Working with fear in the body
In our previous post we explored faith as an antidote to fear. Faith usually develops gradually. What can we do in the moment when her fear is stronger than our faith. Working with fear in the body can immediately lessen the hold that fear has on us. I’d like to share two somatic practices that can take us from being lost in anxiety or fear to open spacious awareness.
First let’s look at grounding. Grounding, feeling the abundant support the earth offers, is the energetic lesson that we all needed to learn from the second trimester in the womb until approximately two years old. Even if you had a loving mother like I did, there were almost certainly moments in your early childhood when you felt unsupported or temporarily abandoned or had an accident or trauma or an illness. Fear arose. Fear is the emotion that arises when we are ungrounded, when we don’t feel supported. Grounding immediately and directly cuts through fear. My earliest memory is joyfully crawling across the carpet in the family living room. The pattern in the carpet is still clear in my mind. I found a metal hairpin on the floor. Right in front of me in the wall were two holes, the electrical socket. In my preverbal state I thought “Fantastic! This fits in both holes so let’s do it!” You can guess what happened next. What did I learn? The world is not safe. Following my curiosity can be painful and dangerous. Zero to two years of age is the time we learn to trust being dependent on the support of the ground beneath us, the earth element, our mother, the Mother. A therapist acquaintance of mine once said “If it’s not one thing, it’s your mother.”

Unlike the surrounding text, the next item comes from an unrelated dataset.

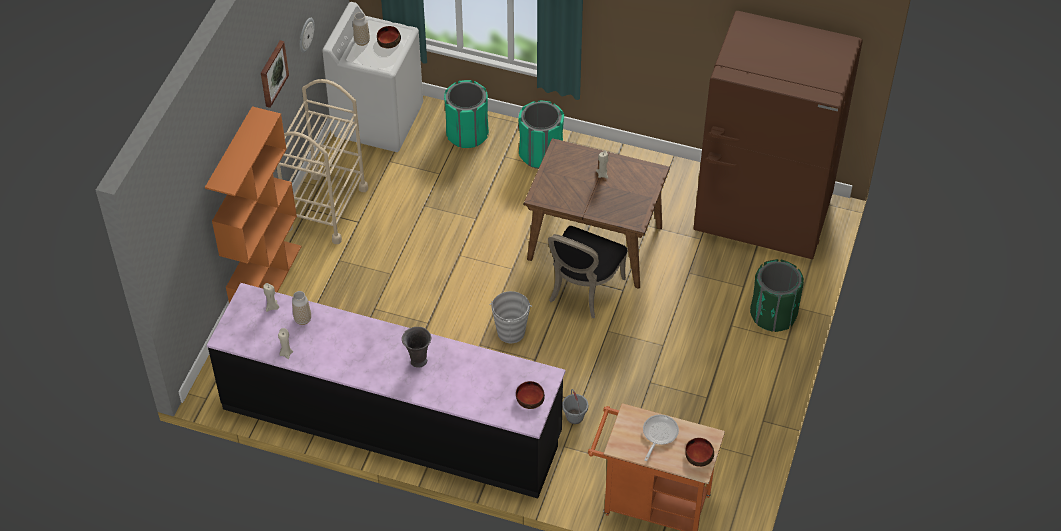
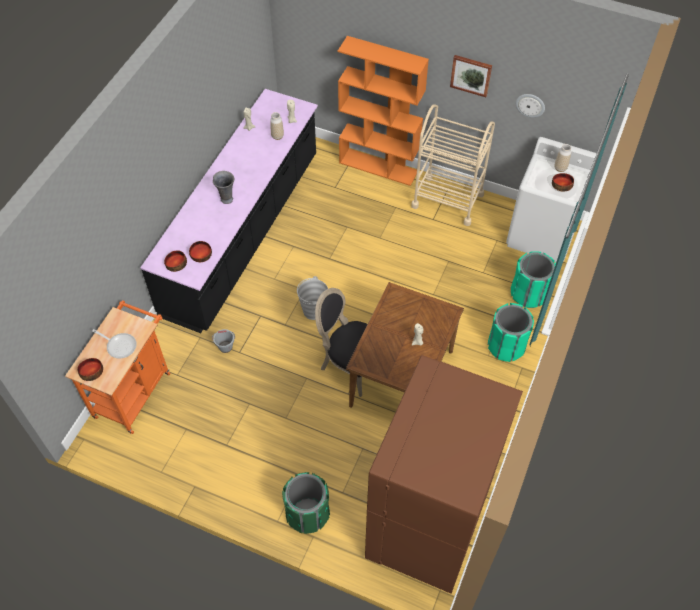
camera: 95 degrees right, 5 degrees up
none -> bowl [189,241,212,262]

Eastern contemplative practices from Hinduism and Buddhism that are so popular now were developed by and for people many centuries ago that were grounded, people who walked around barefoot without an iPhone. These practices assume that we are already grounded which is not the case for many Westerners. For decades I did intensive meditation practice, did many retreats and had remarkable experiences. Integrating practice into my daily life was another story. A few days after the retreat was over I was 99.9% as neurotic as when the retreat began. Only when I finally realized how ungrounded I often was and began to bring grounding into my practice, did the fruits of meditation begin to permeate my life. I’m a difficult case having a PhD in mathematics. Dropping down out of my head that was so good at analyzing and categorizing and understanding into the base, into accepting this grounding energy, was profoundly challenging as well as deeply healing.

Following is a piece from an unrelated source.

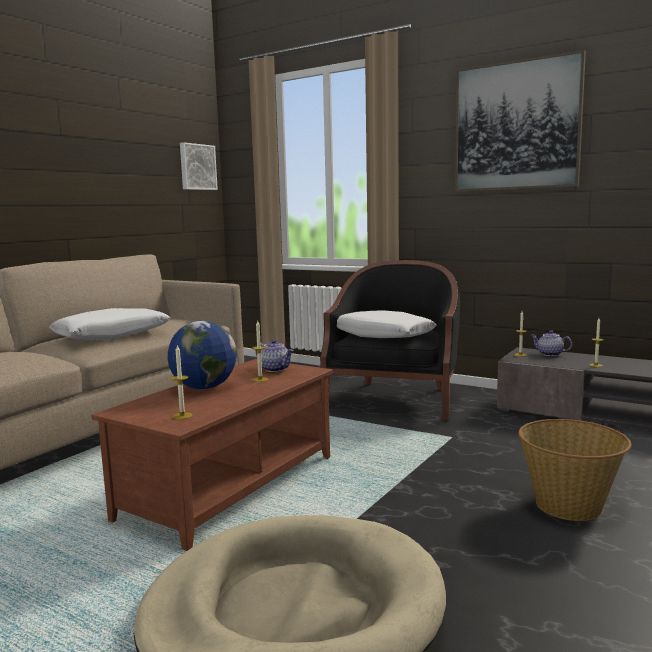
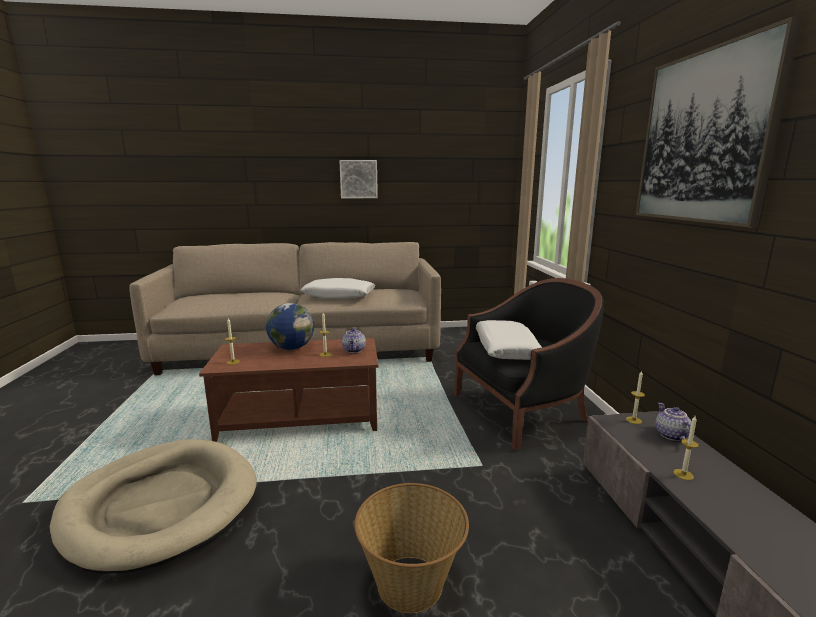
camera: 50 degrees right, 5 degrees up
picture [180,142,218,190] -> picture moved to [339,160,378,198]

Here is the best grounding practice I know: as you breathe out, feel or visualize that you are pushing energy out through the base of your torso into the earth that supports and nourishes, not the earth of dirt and rocks. Let the out breath be full and then with an easy, natural in breath receive this grounding energy. You’re pushing out through the perineum. If you have a hard time inhabiting this part of your energetic body that many of us have at least partially abandoned, then tighten the muscles in the perineum and the upper inner thigh muscles for a few breaths so you can begin to feel this part of your body. This exercise is not muscular but energetic. It is a very direct way to go beyond fear. I’ve had meditation students working on the front lines of medical care in inner-city hospitals who were burning out and contemplating leaving their jobs. Bringing this grounding practice into their work transformed a deeply stressful situation into one that brought them great satisfaction. I hope you find it as healing as I have.